REQUEST: Give back exactly the lines from the one that includes "оснастка для станков" to the last line below, both included, and no further lines.

══════

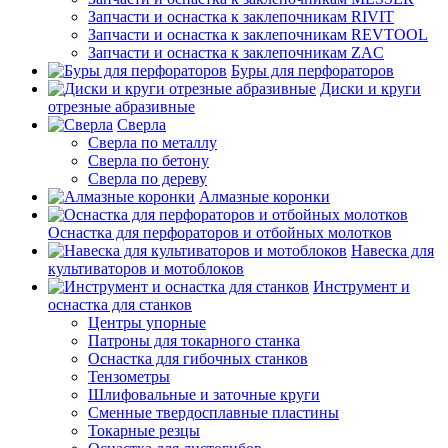
Запчасти и оснастка к заклепочникам RIVIT
Запчасти и оснастка к заклепочникам REVTOOL
Запчасти и оснастка к заклепочникам ZAC
Буры для перфораторов
Диски и круги
отрезные абразивные
Сверла
Сверла по металлу
Сверла по бетону
Сверла по дереву
Алмазные коронки
Оснастка для перфораторов и отбойных молотков
Навеска для
культиваторов и мотоблоков
Инструмент и
оснастка для станков
Центры упорные
Патроны для токарного станка
Оснастка для гибочных станков
Тензометры
Шлифовальные и заточные круги
Сменные твердосплавные пластины
Токарные резцы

══════

ANSWER TO THE PROBLEM:
оснастка для станков
Центры упорные
Патроны для токарного станка
Оснастка для гибочных станков
Тензометры
Шлифовальные и заточные круги
Сменные твердосплавные пластины
Токарные резцы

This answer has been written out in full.